■ **Task requirements**:
A. Reproduce, word for word, everything in the Tvheadend hardware redesign notes from "There are a" down to "interacts with hardware.".
B. In the Tvheadend hardware redesign notes, which ticket number is given for the quality meter indicator updates that refresh the grid?
C. Write the next part of the Tvheadend hardware redesign notes, picking up after their final line.

[begin Document]

There are a few problems with how the TV adapter tab is implemented today
- It cannot handle a large amount of services. With DVB-S you can easily hit >1k services. Ticket #100
- It's hard (but possible via sorting) to see which services that is transmitted on which mux.
- The DVB satconf solution is a bit cumbersome
- Updates to the quality meter indicator refreshed the grid in a way that is bad UX. Ticket #108
- If a DVB adapter is renamed by the kernel after boot (/dev/dvb/adapterX -> /dev/dvb/adapterY) the user must do a lot of work
- Inter-adapter dependencies are not handled (adapters with both analog and digital receivers, etc)
Therefore the plan is to totally redesign how Tvheadend interacts with hardware.
Device tree¶
This tree will present the available devices to the user
+ DVB Adapter #1 | + DVB-C Frontend | + DVB Adapter #2 | + DVB-T Frontend | + DVB-C Frontend | + DVB Adapter #3 | + DVB-S Frontend | | + Switchport 1 | | + Switchport 2 | | + Switchport 3 | | + Switchport 4 | | + Switchport n | + DVB-T Frontend | + V4L Adapter #1 + Tuner + Composite + S-Video
Pressing on a node will present the user with information about the entry and a few configuration options as follows:
DVB / ATSC Adapter¶
Info part¶
Various information about the hardware
Config part¶
- Enable/Disable adapter
DVB-C / DVB-T / ATSC Frontends¶
Info part¶
TBD
Config part¶
- Network the frontend is attached to
- If this device may update network configuration
DVB-S Frontends¶
Info part¶
TBD
Config part¶
- Number of Diseqc switchports
or - Network the frontend is attached to
- If this device may update network configuration
- LnB configuration
Switchport¶
Info part¶
TBD
Config part¶
- Network the switchport is attached to
- If this device may update network configuration
- LnB configuration
V4L adpater¶
Info part¶
Various information about the hardware
Config part¶
- Enable/Disable adapter
V4L frontends¶
Info part¶
Various information about the hardware
Config¶
- TV system type (PAL, NTSC, etc) (for tuners)

[end Document]
[begin Entries shown]

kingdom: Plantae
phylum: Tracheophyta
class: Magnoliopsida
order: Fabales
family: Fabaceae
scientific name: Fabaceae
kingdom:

[end Entries shown]
[begin Entries shown]

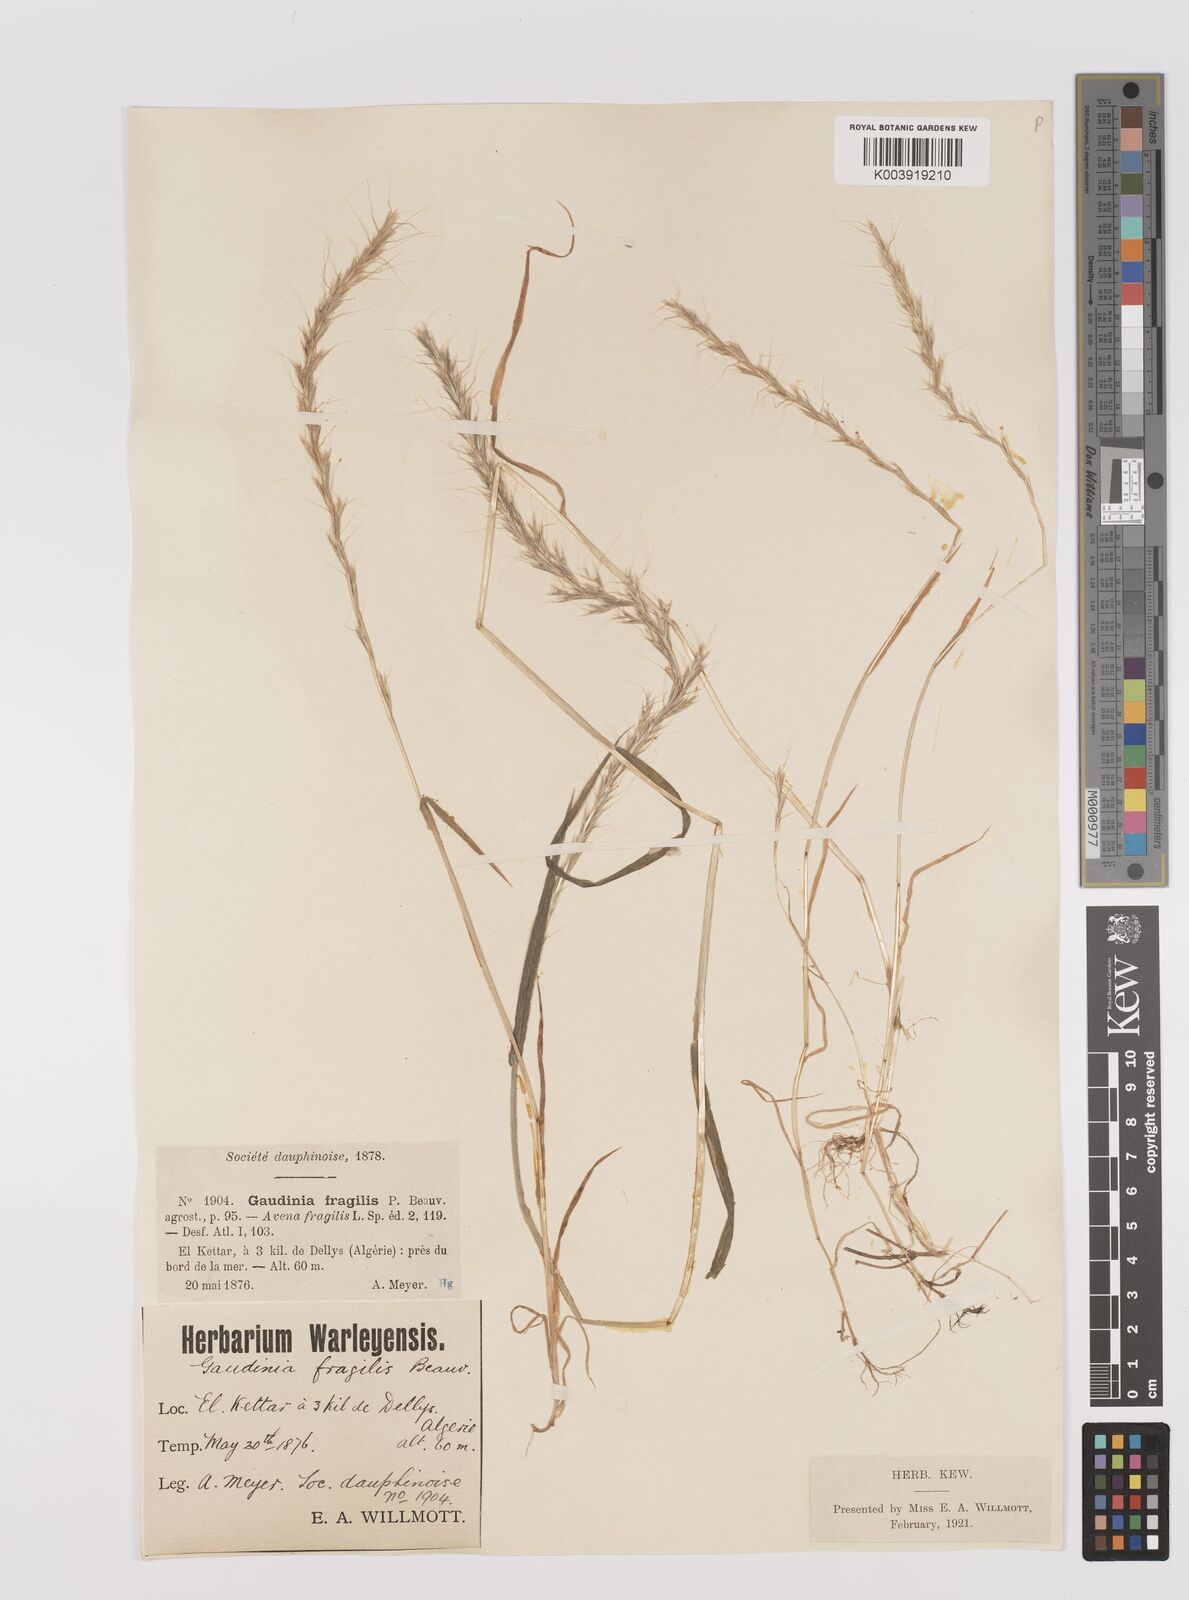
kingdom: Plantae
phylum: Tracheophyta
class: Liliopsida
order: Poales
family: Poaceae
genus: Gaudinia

[end Entries shown]

■ **Final results**:
A.
There are a few problems with how the TV adapter tab is implemented today
- It cannot handle a large amount of services. With DVB-S you can easily hit >1k services. Ticket #100
- It's hard (but possible via sorting) to see which services that is transmitted on which mux.
- The DVB satconf solution is a bit cumbersome
- Updates to the quality meter indicator refreshed the grid in a way that is bad UX. Ticket #108
- If a DVB adapter is renamed by the kernel after boot (/dev/dvb/adapterX -> /dev/dvb/adapterY) the user must do a lot of work
- Inter-adapter dependencies are not handled (adapters with both analog and digital receivers, etc)
Therefore the plan is to totally redesign how Tvheadend interacts with hardware.

B. Ticket #108

C.
- Network the frontend is attached to
DVB Networks¶
+ DVB Network #1 (Comhem Stockholm) <- network | + 290 MHz <- mux | + SVT 1 <- service | | + Video MPEG2 768*576i <- elementary stream | | | Audio MPEG2 Stereo | + SVT 2 | | + Video MPEG2 768*576i | | | Audio MPEG2 Stereo | + 298 MHz | |...
The DVB networks can then be attached to one or more adapters (DVB-C and DVB-S case)
For DVB-S adapters a network could be attached directly to the adapter or to a switchport, etc. This depends a bit on how the adapter is configured.
Device mapper¶
Upon startup Tvheadend will try to map the available hardware to the adapters as good as it can.
- device type AND device name AND bus-id AND device path
- device type AND device name AND bus-id
- device type AND device name
- device type AND bus-id
- device type
device path | Path in filesystem | /dev/dvb/... | ||||||||||
bus-id | Hardware address | Bus 001 Device 004: ID 0ccd:0038 TerraTec Electronic GmbH Cinergy T2 DVB-T Receiver |
device-name | Name of device(vendor) as reported via DVB API | ST STV0297 DVB-C | |||||||
device-type | Frontend type(s) | DVB-T, DVB-C, etc |
It will start will all devices and try rule 1 then all devices that could not be mapped and rule 2, and so on.
This will mitigate problems when USB controllers probe devices in different order, etc
Also you can swap your DVB hardware to a new one (different vendor) and still have tvheadend map it correctly.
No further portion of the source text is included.